__EXERCISE AIM__
The number of lines in the records that include "round" is all you should give.

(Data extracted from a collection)
○ ○ ○
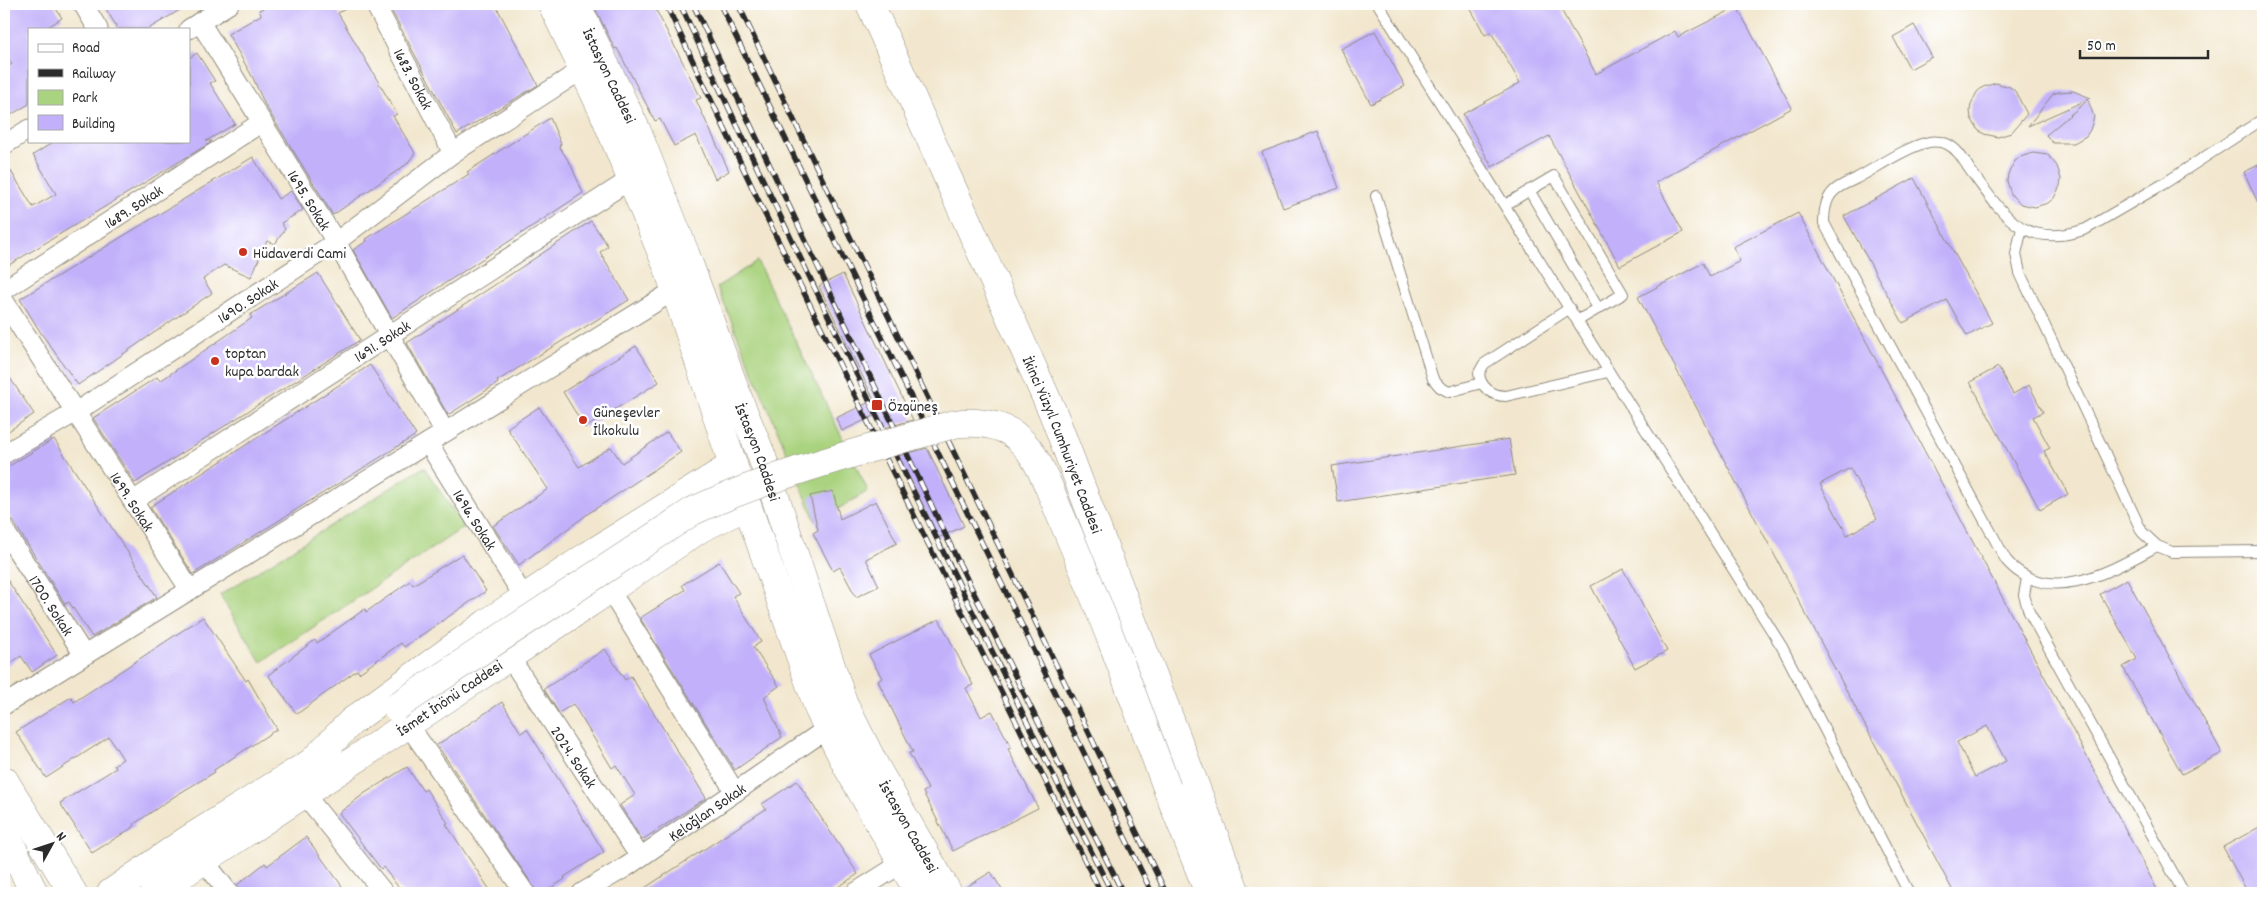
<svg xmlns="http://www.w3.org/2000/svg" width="2267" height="897" font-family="Dekko,sans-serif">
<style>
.green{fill:#aad37f;stroke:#6a7f55}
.building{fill:#c2b1fa;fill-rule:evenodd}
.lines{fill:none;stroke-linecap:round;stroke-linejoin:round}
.service-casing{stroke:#8e897c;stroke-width:12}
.minor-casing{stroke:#8e897c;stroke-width:21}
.secondary-casing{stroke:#8e897c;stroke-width:29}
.primary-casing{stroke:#8e897c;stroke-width:29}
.service{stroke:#fff;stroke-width:10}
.minor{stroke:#fff;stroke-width:19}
.secondary{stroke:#fff;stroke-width:28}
.primary{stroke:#fff;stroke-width:28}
.rail-casing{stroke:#2b2b2b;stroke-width:5.5}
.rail{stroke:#fff;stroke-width:4;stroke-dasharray:11;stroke-linecap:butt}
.secondary-bridge-casing{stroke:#8e897c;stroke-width:29;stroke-linecap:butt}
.secondary-bridge{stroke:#fff;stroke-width:28}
.poi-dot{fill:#c8321e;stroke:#fff;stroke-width:2}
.labels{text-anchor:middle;stroke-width:5;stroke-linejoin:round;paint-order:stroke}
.street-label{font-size:16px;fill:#2b2b2b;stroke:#fff}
.poi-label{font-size:16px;fill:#2b2b2b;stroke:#fff;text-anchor:start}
</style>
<rect width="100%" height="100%" fill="#fff"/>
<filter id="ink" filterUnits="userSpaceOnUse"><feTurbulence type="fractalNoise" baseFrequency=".02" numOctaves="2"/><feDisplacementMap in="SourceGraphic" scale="10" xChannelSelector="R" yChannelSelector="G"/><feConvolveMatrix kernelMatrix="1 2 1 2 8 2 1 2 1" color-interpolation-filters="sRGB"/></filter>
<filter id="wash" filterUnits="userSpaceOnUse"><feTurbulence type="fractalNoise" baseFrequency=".0096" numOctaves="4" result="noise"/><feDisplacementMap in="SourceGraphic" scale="20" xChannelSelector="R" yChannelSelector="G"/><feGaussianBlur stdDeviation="1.12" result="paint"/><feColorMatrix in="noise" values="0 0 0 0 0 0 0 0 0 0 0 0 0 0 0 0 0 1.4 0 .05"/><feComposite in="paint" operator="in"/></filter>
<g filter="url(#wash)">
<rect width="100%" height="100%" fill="#f2e7ce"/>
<!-- green -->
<path class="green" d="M757 261 868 491 816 522 717 287Z
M424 467 464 527 261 662 220 595Z"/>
<g id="blocks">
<!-- building -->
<path class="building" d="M11 4H53L62 18 45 29H29V104L4 119V70L12 64 4 51V8Z
M103 4H190L148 29H118Z
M271 4H354L338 13 397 114 393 116 415 153 407 164 333 215 265 105 253 78 228 34 261 15 259 10Z
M388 4H495L538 85 457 134Z
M593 4H653L701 98 696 100 729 171 715 179 696 135 674 146 660 119 655 121 617 48 615 49Z
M1468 4H1558L1596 74 1675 31 1678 37 1737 7 1792 108 1656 182 1683 232 1620 266 1549 136 1492 167 1463 114 1520 83 1491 32 1485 35Z
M1914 25 1932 57 1910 69 1893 37Z
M1375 31 1405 86 1371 104 1341 49Z
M197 53 215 81 210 83 235 124 206 141H212L210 143 4 268V160L33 207 56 194 33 155 55 141H189V58Z
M1996 83 2010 87 2015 91 2027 114 2011 133 1998 137 1984 134 1978 130 1971 118 1970 111 1971 104 1977 92 1983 87Z
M2073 91 2091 98 2028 126 2053 94 2059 92Z
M2088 100 2094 117 2090 130 2086 136 2074 143H2053L2046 135Z
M550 118 561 144 559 146 571 165 583 193 392 318 353 250 367 241 366 239 469 174 467 172Z
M1318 131 1339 188 1283 208 1262 152Z
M2033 153 2048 155 2057 166 2061 179 2060 186 2054 198 2048 203 2035 207 2021 204 2016 200 2011 194 2007 181 2008 174 2015 161 2020 157Z
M253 157 278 199 291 191 303 210 281 223 285 229 275 244 267 241 251 277 224 265 203 279 212 293 78 385 41 333 20 299Z
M2263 163V214L2244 172Z
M1914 178 1992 323 1967 336 1947 300 1903 323 1844 216Z
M1798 213 2068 721 2159 893H1954L1775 556 1638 297 1703 263 1710 277 1740 261 1733 247ZM1850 468 1877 519 1847 535 1820 484ZM1987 726 2006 761 1975 777 1957 742Z
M591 221 608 246 600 252 629 300 497 381 498 383 448 415 407 343Z
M318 273 360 340 135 483 93 418 157 377 160 381 252 318 250 315Z
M843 274 913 420 884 428 878 414 842 431 836 418 874 400 819 286Z
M636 346 659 382 585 428 563 392Z
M370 365 416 435 193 574 150 507Z
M1998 367 2013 394 2029 385 2043 412 2033 417 2050 448 2044 451 2068 494 2040 510 1970 382Z
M4 369 34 414 4 434Z
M539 407 579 467 611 447 622 463 667 432 681 452 589 513 519 565 493 526 548 489 507 428Z
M54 439 157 597 92 637 69 602 65 604 4 507V469Z
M1509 439 1515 475 1338 502 1332 466Z
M927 448 964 526 938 538 898 456Z
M833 491 840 519 876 501 897 543 866 559 879 586 856 597 840 567 833 571 813 533 818 530 810 496Z
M462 554 486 591 404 647 401 643 359 673 357 670 297 714 268 675 315 640 317 643 365 609 366 612 410 581 413 585Z
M719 562 739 593 733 596 761 642 753 647 779 686 764 697 782 737 735 770 640 618 685 590 682 585Z
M1623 569 1667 651 1635 668 1591 586Z
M4 575 57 655 32 672 21 656 4 668Z
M2127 579 2222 753 2182 774 2123 667 2137 659 2100 594Z
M203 617 246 681 248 679 277 729 214 770 215 772 175 796 134 824 135 826 92 853 60 803 116 768 114 765 123 759 109 737 46 778 16 732 71 697 74 702Z
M939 619 973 685 966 688 981 717 992 711 1011 747 1008 749 1038 808 953 851 923 792 928 789 909 753 913 752 878 681 882 678 869 655Z
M605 649 625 680 631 676 706 798 642 840 620 805 635 795 616 765 612 768 573 704 559 713 544 689Z
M502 702 521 733 527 729 604 852 564 877 565 879 543 893H536L534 887 437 745Z
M407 767 423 791 426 789 448 823 446 824 492 893H403L383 867 381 869 339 813 365 793Z
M797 781 858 874 829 893H637L766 809 762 804Z
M2263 825V893H2248L2223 847Z
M306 837 342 886 331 893H243L237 885 265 863 267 866Z
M991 872 1004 893H964L963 889Z"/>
</g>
</g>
<g filter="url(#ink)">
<use href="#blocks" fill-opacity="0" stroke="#8e897c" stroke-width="1"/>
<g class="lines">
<!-- service casing -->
<g class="service-casing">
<path id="service" d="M1378 4 1782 647 1909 893
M1529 190 1598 308
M1376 196 1433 379 1440 387 1449 392 1481 383
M1505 205 1554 176 1623 294 1577 321
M2022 228 2016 254 2020 273 2142 532 2157 546 2172 552 2263 551
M1570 308 1484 364 1479 373C1480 387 1492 396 1506 396L1608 372
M2157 546C2112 570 2048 609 2006 560L1824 223C1824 212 1825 199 1834 191 1840 185 1850 182 1857 178 1876 168 1905 148 1925 143 1932 141 1940 141 1947 144 1958 149 1964 161 1970 170 2003 214 2023 251 2086 229L2165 183 2263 119
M2027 578 2024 595 2029 612 2184 893"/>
</g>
<!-- minor casing -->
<g class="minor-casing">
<g id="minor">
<path d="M83 4 98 29"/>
<path id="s1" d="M375 4 453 153"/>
<path id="s2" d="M200 22 336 242 445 432"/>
<path d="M189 29 229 4"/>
<path d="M4 145 29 129"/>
<path id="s3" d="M4 290 262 122"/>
<path id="s4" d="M4 301 190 590"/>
<path id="s5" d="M428 443 524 597"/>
<path id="s6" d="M4 454 76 412 336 242 453 153 583 69"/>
<path id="s7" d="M133 501 631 179"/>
<path id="s8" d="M4 530 84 655"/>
<path d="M609 589 735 792"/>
<path id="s9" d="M509 656 640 857"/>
<path d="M4 705 675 290"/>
<path d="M407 723 525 893"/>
<path d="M305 795 384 893"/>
<path d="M204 861 229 893"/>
<path id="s10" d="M582 893 626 867 828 728"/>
<path d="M855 893 902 863"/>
</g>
</g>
<!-- secondary casing -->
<g class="secondary-casing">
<g id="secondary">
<path id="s11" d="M870 4 1053 413 1236 893"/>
<path d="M312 762 351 722 487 623 589 555 733 465"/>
<path d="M4 780 73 893"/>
<path d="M1167 788 1209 893"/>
<path d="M4 830 34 893"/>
<path d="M111 893 189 839 328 752"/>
<path id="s12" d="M154 893C337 773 519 650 701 528L747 506"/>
</g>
</g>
<!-- primary casing -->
<g class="primary-casing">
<g id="primary">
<path d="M552 4 603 111 668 268 733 465 819 710 847 766 919 893"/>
<path id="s13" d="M576 4 636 129 685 253 740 403 761 454 843 702 875 766 948 893"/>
</g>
</g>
<!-- service -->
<use href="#service" class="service"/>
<!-- minor -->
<use href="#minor" class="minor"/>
<!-- secondary -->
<use href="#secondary" class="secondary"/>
<!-- primary -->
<use href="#primary" class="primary"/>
<!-- rail casing -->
<g class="rail-casing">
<path id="rail" d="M666 4 761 206 1101 893
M680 4C819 302 965 598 1112 893
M693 4 957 559 1123 893
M720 4 1152 893
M738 4 1166 893"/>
</g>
<!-- rail -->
<use href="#rail" class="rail"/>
<!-- secondary-bridge casing -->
<g class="secondary-bridge-casing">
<path id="secondary-bridge" d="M396 707 693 511C776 473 866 450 954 424 974 421 1002 423 1018 438 1039 456 1049 489 1060 514 1099 604 1133 696 1167 788"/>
</g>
<!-- secondary-bridge -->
<use href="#secondary-bridge" class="secondary-bridge"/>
</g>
</g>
<!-- markers -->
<g class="poi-dot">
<circle cx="243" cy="252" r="5"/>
<circle cx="215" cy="361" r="5"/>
<rect x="871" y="399" width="12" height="12" rx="2.5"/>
<circle cx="583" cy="420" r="5"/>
</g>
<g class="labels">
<!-- street labels -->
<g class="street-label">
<text dy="6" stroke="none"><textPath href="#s13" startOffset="79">İstasyon Caddesi</textPath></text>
<text dy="6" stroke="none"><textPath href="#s1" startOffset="84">1683. Sokak</textPath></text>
<text dy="6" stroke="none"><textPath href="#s2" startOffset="209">1695. Sokak</textPath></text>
<text dy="6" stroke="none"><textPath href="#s3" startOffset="154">1689. Sokak</textPath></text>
<text dy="6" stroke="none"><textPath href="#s6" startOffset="288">1690. Sokak</textPath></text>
<text dy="6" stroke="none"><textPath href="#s7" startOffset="296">1691. Sokak</textPath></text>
<text dy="6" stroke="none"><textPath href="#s11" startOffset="481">İkinci Yüzyıl Cumhuriyet Caddesi</textPath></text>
<text dy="6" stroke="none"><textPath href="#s13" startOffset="484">İstasyon Caddesi</textPath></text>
<text dy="6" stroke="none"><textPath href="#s4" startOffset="238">1699. Sokak</textPath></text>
<text dy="6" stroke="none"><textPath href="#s5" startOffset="90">1696. Sokak</textPath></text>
<text dy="6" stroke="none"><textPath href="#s8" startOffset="89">1700. Sokak</textPath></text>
<text dy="6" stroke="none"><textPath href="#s12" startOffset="354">İsmet İnönü Caddesi</textPath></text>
<text dy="6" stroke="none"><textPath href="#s9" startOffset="120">2024. Sokak</textPath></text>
<text dy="6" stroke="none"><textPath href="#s10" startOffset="149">Keloğlan Sokak</textPath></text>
<text dy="6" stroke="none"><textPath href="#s13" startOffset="889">İstasyon Caddesi</textPath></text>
</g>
<!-- poi labels -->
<g class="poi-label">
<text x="253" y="258">Hüdaverdi Cami</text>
<text x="225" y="358">toptan<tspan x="225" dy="18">kupa bardak</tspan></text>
<text x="888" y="411">Özgüneş</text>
<text x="593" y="417">Güneşevler<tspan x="593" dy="18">İlkokulu</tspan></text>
</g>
</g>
<!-- margin -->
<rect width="2267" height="897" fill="none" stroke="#fff" stroke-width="20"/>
<!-- legend -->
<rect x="28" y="28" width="162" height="115" fill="#ffffff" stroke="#aaaaaa"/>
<rect x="38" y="44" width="25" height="8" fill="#ffffff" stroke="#aaaaaa"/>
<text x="72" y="52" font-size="15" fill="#2b2b2b">Road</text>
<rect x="38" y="69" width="25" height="8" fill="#2b2b2b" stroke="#aaaaaa"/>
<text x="72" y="78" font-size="15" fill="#2b2b2b">Railway</text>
<rect x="38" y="90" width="25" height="15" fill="#aad37f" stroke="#aaaaaa"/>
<text x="72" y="102" font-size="15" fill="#2b2b2b">Park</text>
<rect x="38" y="115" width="25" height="15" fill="#c2b1fa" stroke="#aaaaaa"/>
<text x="72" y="128" font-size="15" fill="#2b2b2b">Building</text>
<!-- north arrow -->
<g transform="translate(52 844) rotate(50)" stroke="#ffffff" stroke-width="4" paint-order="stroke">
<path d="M0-4L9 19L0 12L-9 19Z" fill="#2b2b2b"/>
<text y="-8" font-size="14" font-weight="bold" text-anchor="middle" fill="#2b2b2b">N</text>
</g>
<!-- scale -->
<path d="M2080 50v8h128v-8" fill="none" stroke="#2b2b2b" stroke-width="2.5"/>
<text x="2087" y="50" font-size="15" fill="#2b2b2b" stroke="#ffffff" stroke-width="4" paint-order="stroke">50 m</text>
</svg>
○ ○ ○
__REPLY TO THE TASK__
2